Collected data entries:
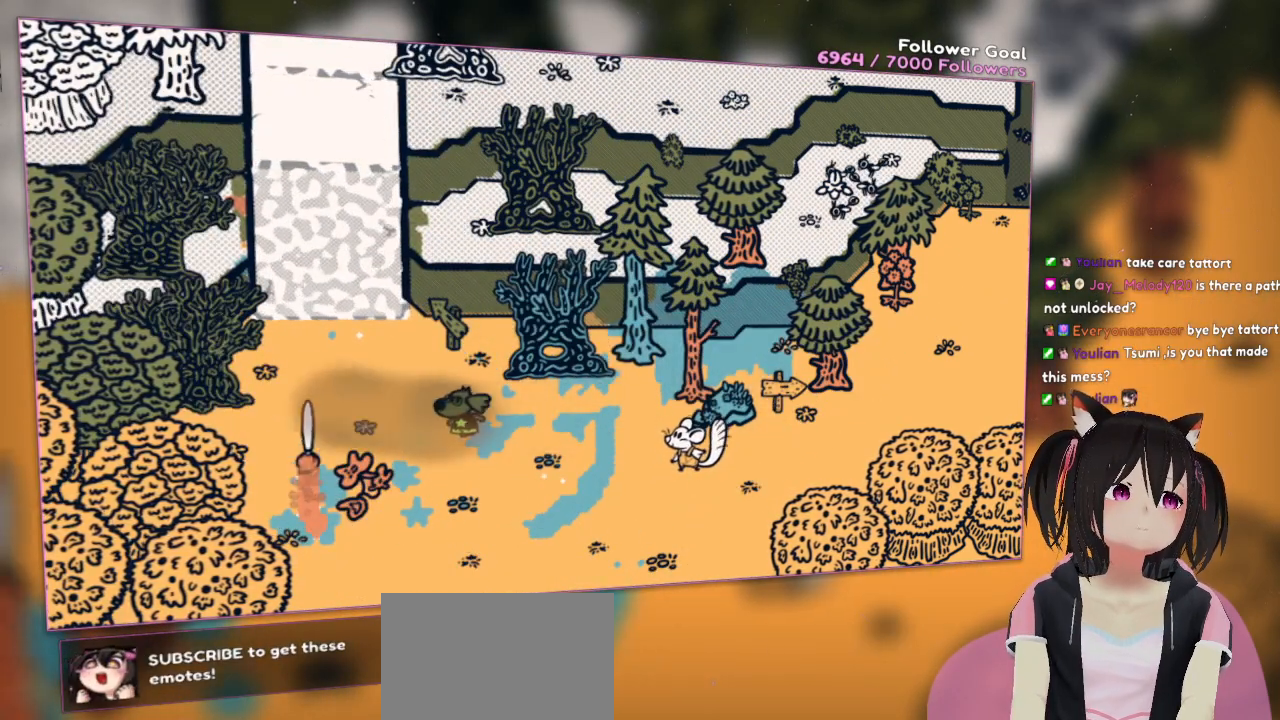
{"buttons": [], "left_stick": "left", "right_stick": "up-right", "events": [[17, "right_stick", "up"], [283, "R2", "up"], [317, "right_stick", "up-right"], [483, "left_stick", "left"]]}
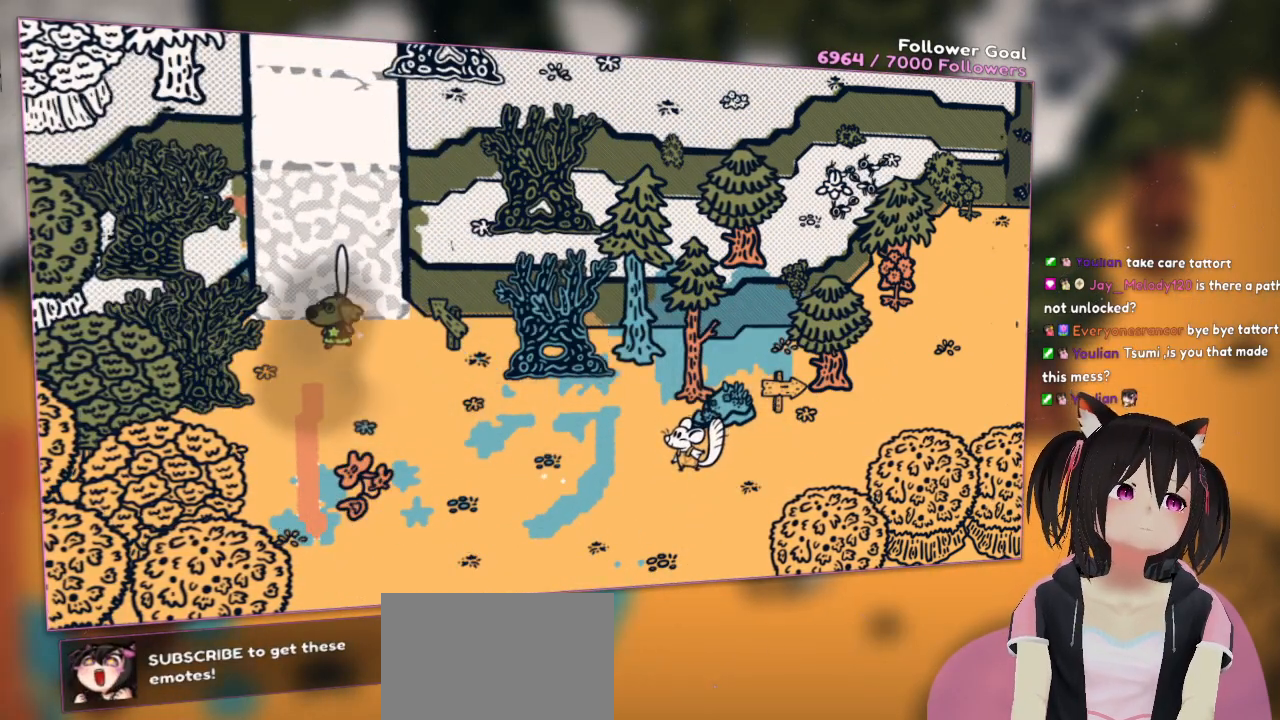
{"buttons": [], "left_stick": "up-right", "right_stick": "center", "events": [[17, "right_stick", "center"], [283, "left_stick", "up-left"], [433, "left_stick", "up-right"]]}
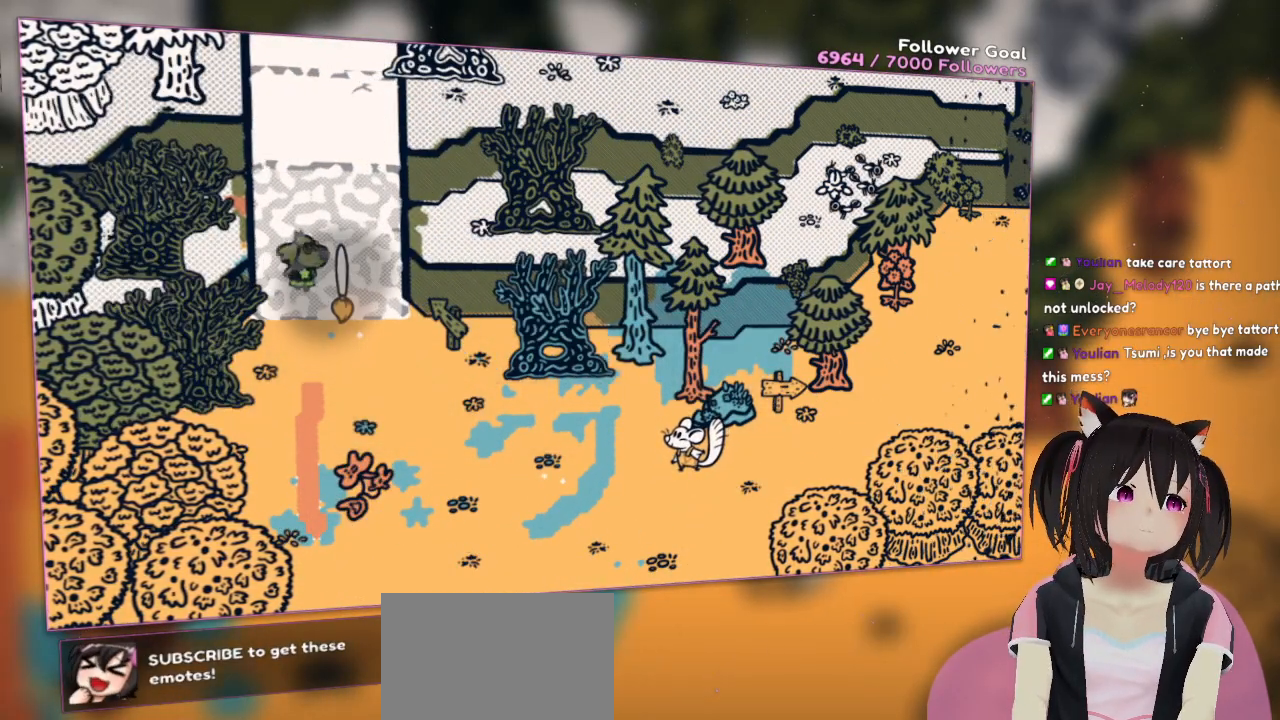
{"buttons": [], "left_stick": "up-left", "right_stick": "center", "events": [[283, "left_stick", "up"], [450, "left_stick", "up-left"]]}
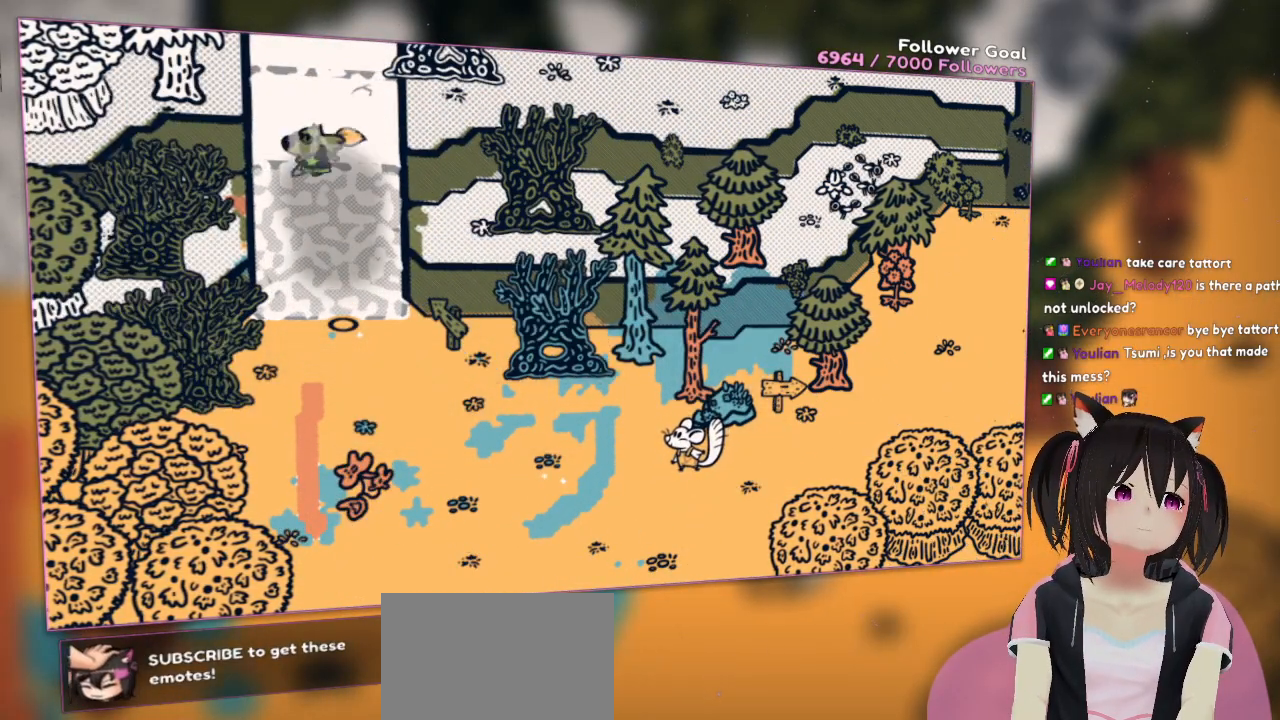
{"buttons": [], "left_stick": "up-right", "right_stick": "center", "events": [[50, "left_stick", "left"], [183, "left_stick", "up-left"], [317, "left_stick", "up-right"]]}
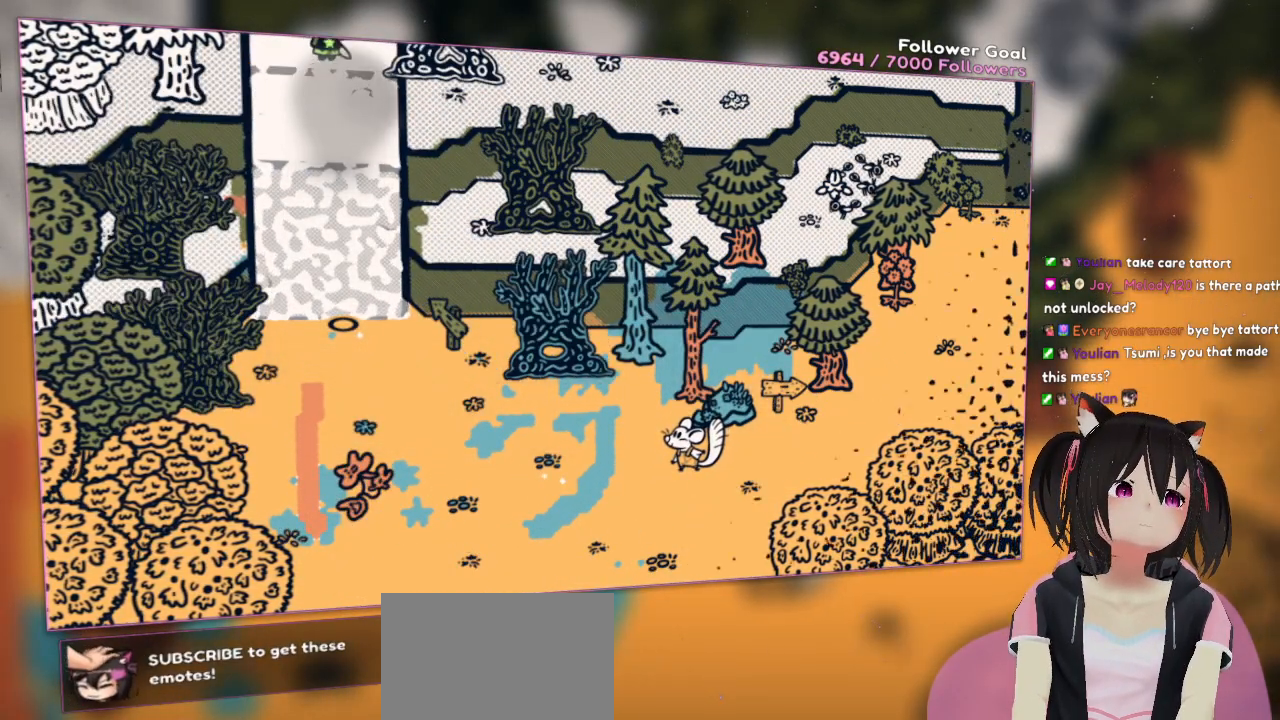
{"buttons": [], "left_stick": "up", "right_stick": "center", "events": [[83, "left_stick", "up"], [300, "left_stick", "up-left"], [483, "left_stick", "up"]]}
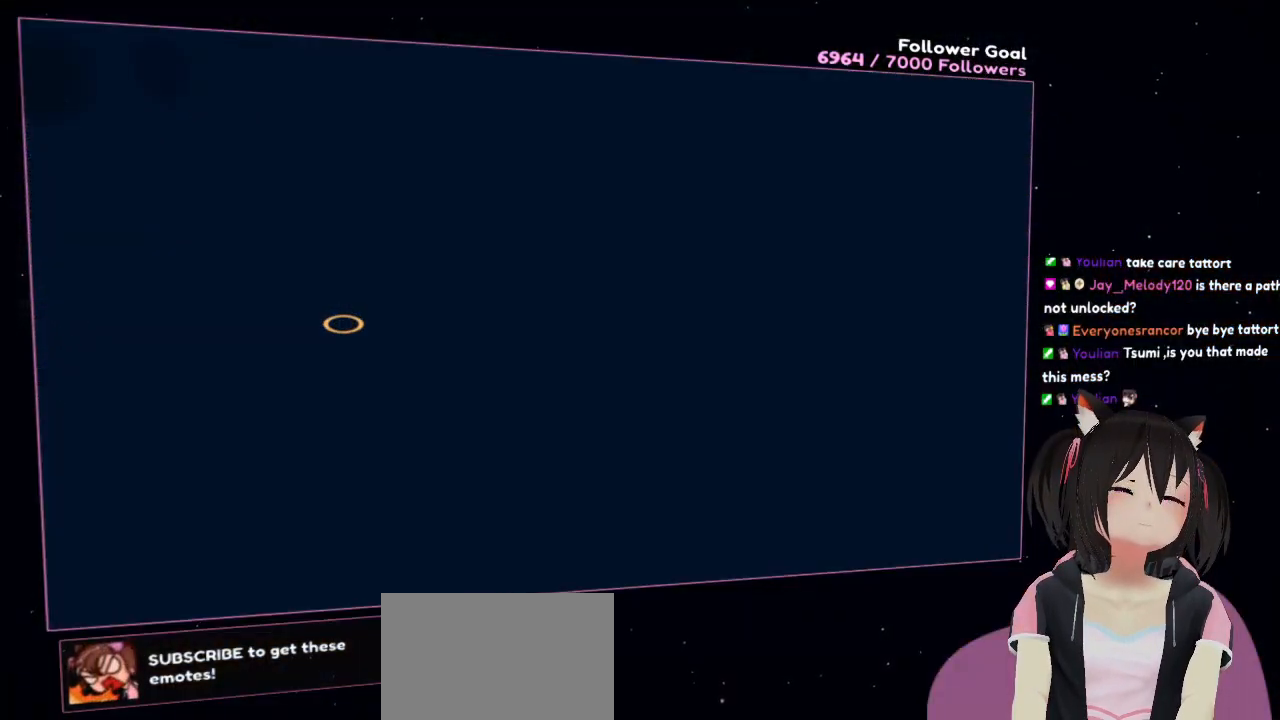
{"buttons": [], "left_stick": "center", "right_stick": "center", "events": [[83, "left_stick", "center"]]}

WHAT IS BEING ASKED: Each record above should be restated word for word. The pictures should not appear.

ANSWER BOX:
{"buttons": [], "left_stick": "left", "right_stick": "up-right", "events": [[17, "right_stick", "up"], [283, "R2", "up"], [317, "right_stick", "up-right"], [483, "left_stick", "left"]]}
{"buttons": [], "left_stick": "up-right", "right_stick": "center", "events": [[17, "right_stick", "center"], [283, "left_stick", "up-left"], [433, "left_stick", "up-right"]]}
{"buttons": [], "left_stick": "up-left", "right_stick": "center", "events": [[283, "left_stick", "up"], [450, "left_stick", "up-left"]]}
{"buttons": [], "left_stick": "up-right", "right_stick": "center", "events": [[50, "left_stick", "left"], [183, "left_stick", "up-left"], [317, "left_stick", "up-right"]]}
{"buttons": [], "left_stick": "up", "right_stick": "center", "events": [[83, "left_stick", "up"], [300, "left_stick", "up-left"], [483, "left_stick", "up"]]}
{"buttons": [], "left_stick": "center", "right_stick": "center", "events": [[83, "left_stick", "center"]]}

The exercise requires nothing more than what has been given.